A new company has been officially formed to deliver the infrastructure projects needed for the 2026 Winter Olympic and Paralympic Games in Milan and Cortina d’Ampezzo, with Italian officials admitting that work needs to be advanced in order to make up for delays built up over recent years.
Milano Cortina 2026, which highlighted the planned use of existing venues for the Games, overcame rival Stockholm-Åre by 47 votes to 34 at the IOC Session held in June 2019. Of the 14 competition venues spread across the four clusters in Milan, Cortina, Valtellina and Val di Fiemme, only one will be a permanent new arena.
The new company, Infrastrutture Milano Cortina 2020-2026, was launched at the Ministry of Sustainable Infrastructure and Mobility. Enrico Giovannini, the Minister of Sustainable Infrastructure and Mobility, said: “It is an important day. The birth of the company will allow the passing to the operational phase of the realisation of the works.
“But to make up for the delay accumulated in recent years we will have to speed up numerous steps and a strong team spirit will have to prevail. The appointment of a commissioner will speed up the planning and construction process of the works financed up to now, but we have included additional resources in the budget bill to allow Italy to fully respect the commitments it has made towards the International Olympic Committee.”

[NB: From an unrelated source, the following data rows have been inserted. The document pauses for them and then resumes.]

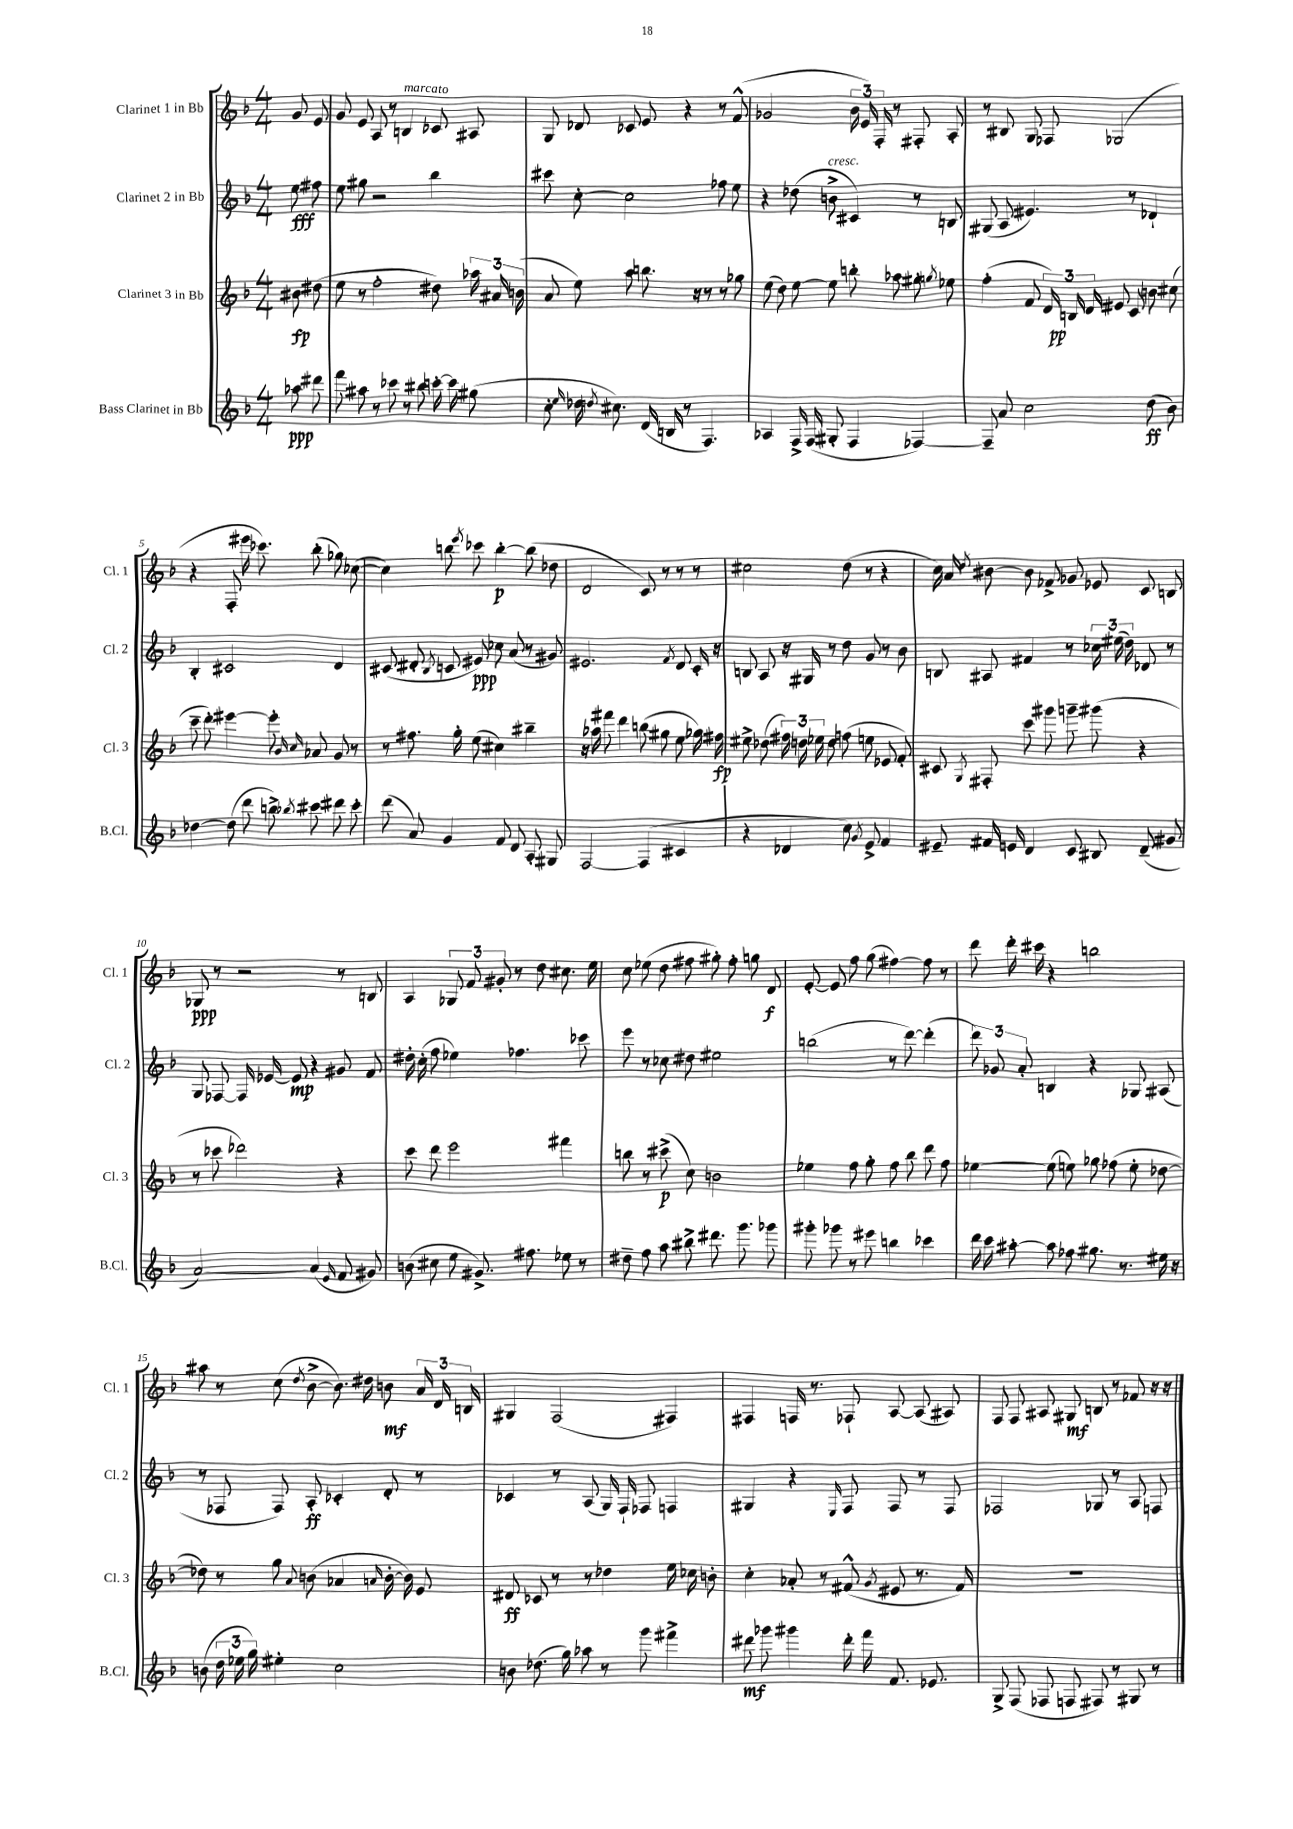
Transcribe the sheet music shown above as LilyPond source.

<<
\new StaffGroup <<
\new Staff = "s0" \with { instrumentName = "Clarinet 1 in Bb" shortInstrumentName = "Cl. 1" } {
    \clef treble \key f \major \numericTimeSignature \time 4/4 \partial 4
    \autoBeamOff g'8 e'8 |
    g'8 e'8 a8 r8 b4^\markup { \italic "marcato" } ces'8 ais8 |
    g8 des'8 ces'8 e'8 r4 r8 f'8-^( |
    ges'2 \tuplet 3/2 { bes'16 e'16) f16-. } r8 fis8-. a8-. |
    r8 bis8 g8 fes8 ges2( |
    r4 f8-. eis'''16 ces'''8.) bes''8-.( ges''8) ces''8~( |
    ces''4) b''8 \acciaccatura { e'''8 } ces'''8 b''4~-.\p b''8( des''8 |
    d'2 c'8) r8 r8 r8 |
    cis''2 d''8( r8 r4 |
    c''16) a'16 \acciaccatura { d''8 } bis'8~ bis'8 fes'8-> ges'8 ees'8 c'8 b8 |
    ges8\ppp r8 r2 r8 b8 |
    a4 \tuplet 3/2 { ges8 f'8 gis'8-. } r8 d''8 cis''8. e''16 |
    c''8 ees''8( d''8 fis''8 gis''8-.) fis''8-. g''8 d'8\f |
    e'8~-. e'8 f''8 g''8( fis''4~) fis''8 r8 |
    d'''8 d'''16-. cis'''16 r4 b''2 |
    ais''8 r8 c''8( \acciaccatura { d''8 } bes'8~-> bes'8.) dis''16 b'8\mf \tuplet 3/2 { a'16 d'16 b16 } |
    gis4 f2( fis4) |
    fis4 f16 r8. fes8-! a8~ a8( ais8) |
    f8 f8 ais8 gis8\mf b8 r8 fes'8 r16 r16 \bar "|." |
}
\new Staff = "s1" \with { instrumentName = "Clarinet 2 in Bb" shortInstrumentName = "Cl. 2" } {
    \clef treble \key f \major \numericTimeSignature \time 4/4 \partial 4
    \autoBeamOff e''8\fff fis''8 |
    e''8 gis''8 r2 bes''4 |
    cis'''8 c''8~-. c''2 fes''8 e''8 |
    r4 des''8( b'8->^\markup { \italic "cresc." } cis'4) r8 b8 |
    gis8( a8 eis'4.) r8 des'4-! |
    bes4-. cis'2 d'4 |
    cis'8( dis'8-. \acciaccatura { bes8 } c'8 eis'8\ppp) ces''8 a'8( r8 gis'8) |
    eis'2. \acciaccatura { f'8 } d'8 c'16-. r16 |
    b8 a8 r16 gis16 r8 d''8 g'8 r8 bes'8 |
    b8 ais8 fis'4 r8 \tuplet 3/2 { ces''16 eis''16( d''16) } des'8 r8 |
    g8 fes8~ fes16 ees'16~ ees'8\mp r4 gis'8 f'8 |
    dis''16-. c''16-.( f''8 ees''4) fes''4. ces'''8 |
    e'''8 r8 ces''8 dis''8 eis''2 |
    b''2( r8 d'''8~) d'''4-.( |
    \tuplet 3/2 { d'''8) ges'8 a'8-. } b4 r4 ges8 ais8( |
    r8 fes8 fes8) a8-.\ff ces'4-. d'8-. r8 |
    ces'4 r8 a8( g16) f16-! fes8 f4 |
    gis4 r4 \grace { e16 } f8 f8 r8 f8 |
    fes2 ges8 r8 a8 f8 \bar "|." |
}
\new Staff = "s2" \with { instrumentName = "Clarinet 3 in Bb" shortInstrumentName = "Cl. 3" } {
    \clef treble \key f \major \numericTimeSignature \time 4/4 \partial 4
    \autoBeamOff bis'8\fp dis''8( |
    e''8 r8 f''2-. dis''8) \tuplet 3/2 { aes''16 ais'16 b'16( } |
    a'8 e''8) a''8 b''8. r16 r8 r8 ges''8 |
    e''8( d''8) e''8~ e''8 b''8-. aes''8 gis''8-. \acciaccatura { g''8 } ees''8 |
    f''4-.( f'8 \tuplet 3/2 { d'16) b16\pp d'16 } eis'8 c'8 b'8 cis''8( |
    c'''8-- d'''8-.) eis'''4~ eis'''8-. \grace { bes'16 c''16 } aes'8 g'8 r8 |
    r8 fis''8. g''16-. e''8( cis''4) bis''4-- |
    r16 aes''16 fis'''8 d'''4 b''8( gis''8 e''8 ges''16) fis''16\fp |
    eis''8-> des''8( \tuplet 3/2 { fis''16) d''16 ees''16 } d''8 f''8( e''8 ees'8 f'8-.) |
    cis'8 \acciaccatura { g8 } fis8-. c'''8 gis'''8 g'''8-- gis'''8( r4 |
    r8 ces'''8 des'''2) r4 |
    c'''8 d'''8 e'''2 fis'''4 |
    b''8 r8 cis'''8->\p( c''8) b'2 |
    ees''4 f''8 g''8-. f''8 bes''8 d'''8 f''8 |
    ees''4~ ees''8( e''8) ges''8 fes''8( e''8-. des''8~ |
    des''8) r8 g''8 \appoggiatura { a'8 } b'8( aes'4 \grace { a'16 } b'16~-. b'16) e'8 |
    dis'8\ff ces'8 r8 r8 des''4 e''16 ces''16 b'8-. |
    c''4-. aes'8-. r8 fis'8-^( \acciaccatura { g'8 } eis'8 r8. fis'16) |
    R1 \bar "|." |
}
\new Staff = "s3" \with { instrumentName = "Bass Clarinet in Bb" shortInstrumentName = "B.Cl." } {
    \clef treble \key f \major \numericTimeSignature \time 4/4 \partial 4
    \autoBeamOff aes''8\ppp dis'''8 |
    f'''8 ais''8 r8 ces'''8 r8 bis''8 c'''16~-. c'''16 gis''8( |
    c''8-. \grace { e''16 } des''16 \acciaccatura { d''8 } cis''8.) d'16( b16 r8 f4.) |
    aes4 f16-> f16( gis8-. f4 fes4~) |
    fes8-- a'8 c''2 d''8\ff( bes'8) |
    des''4~ des''8( d'''8 b''8->) \acciaccatura { bes''8 } cis'''8 dis'''8 cis'''8-. |
    d'''8( a'8) g'4 f'8 d'8 a8-. gis8 |
    f2~ f4( cis'4 |
    r4 des'4 c''8) \acciaccatura { g'8 } e'8-> f'4 |
    eis'8-- fis'16 e'16 d'4 c'8 bis8 d'8--( gis'8 |
    a'2~) a'4( \grace { e'16 } f'8 gis'8) |
    b'8( cis''8 e''8 gis'8.->) fis''8. ees''8 r8 |
    dis''8-- f''8 a''8 bis''8-> dis'''8. g'''8. ges'''8 |
    gis'''8-. ges'''8 r8 eis'''8 b''4 ces'''4 |
    d'''16 c'''16 ais''8~-. ais''8 fes''8 gis''8. r8. eis''16 r16 |
    b'8( \tuplet 3/2 { d''16 ees''16 g''16) } eis''4-. c''2 |
    b'8 des''8.( g''16) aes''8 r8 g'''8 fis'''4-> |
    dis'''8\mf ges'''8 gis'''4 dis'''16-. f'''16 f'8. ees'8. |
    g8-> f8( fes8 f8 fis8) r8 gis8 r8 \bar "|." |
}
>>
>>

With regards financing, the budget bill for 2022 assigns an additional €324m (£271.9m/$363.2m) for the years 2022-2025 for the completion of already planned works and for other infrastructural interventions that may become necessary.
In November 2020, the Italian Government unveiled an investment package of €1bn for infrastructure development designed to improve access to venues for the Games. The funding will be used for road and railway projects in the Lombardy and Veneto regions that will host the Games, along with the autonomous provinces of Bolzano and Trento.
Under the decree, Lombardy will receive €473m, while €325m will go to Veneto, €120m for Trento and €82m for Bolzano. All projects must be finished before the Games commence in February 2026.
The budget law for 2021 had provided €145m as a state contribution for sports facilities. With regards the construction of particularly complex works, some of these projects have been assigned to extraordinary commissioners appointed with the Prime Minister’s Decree of August 5 and are already in the construction phase or at the final planning stage.
Deputy Minister of Sustainable Infrastructure and Mobility, Alessandro Morelli, said: “The constitution of the company, charged with carrying out more than half of the infrastructural interventions connected to the Winter Games, finally marks the entry into the operational phase of the Olympic project.
“A Games that, as a whole, is worth more than €10bn and will have significant repercussions on employment and GDP. Without considering that the Olympics alone will be able to generate around 20,000 jobs and almost €2bn in turnover.”
Giuseppe Sala, the Mayor of Milan, last month maintained that the opening ceremony of the 2026 Games will be held at the San Siro, with any demolition of the stadium set to take place after the conclusion of the Games as both AC Milan and Inter Milan progress with their plans to develop a new stadium.
In August, CTS Eventim took over the development of the MSG Arena in Milan, which is to host events at the Olympics. The ticketing and live entertainment provider will lead the planning and construction of the 16,000-capacity multipurpose arena, which will become Italy’s largest indoor venue when it opens in autumn 2025.
Oak View Group announced the venue as its first European project through a partnership with Live Nation at around the time Milan won the 2026 Olympic bid in 2019, but rights have now switched to CTS Eventim.
The arena will initially be made available to the IOC for the Winter Games at the beginning of 2026 and is set to host ice hockey events.
Commenting on the formation of Infrastrutture Milano Cortina 2020-2026, Undersecretary to the Prime Minister with responsibility for Sport, Valentina Vezzali, said: “Since the beginning of my mandate I have worked to make this structure operational and make up for lost time.
“I am confident because I know the qualities of those who will be at the top of this company, but above all because we have registered great harmony between all the protagonists. This ‘team spirit’, which made the Italian candidacy successful in the eyes of the IOC, will allow our country to be ready for the 2026 Olympic and Paralympic events.”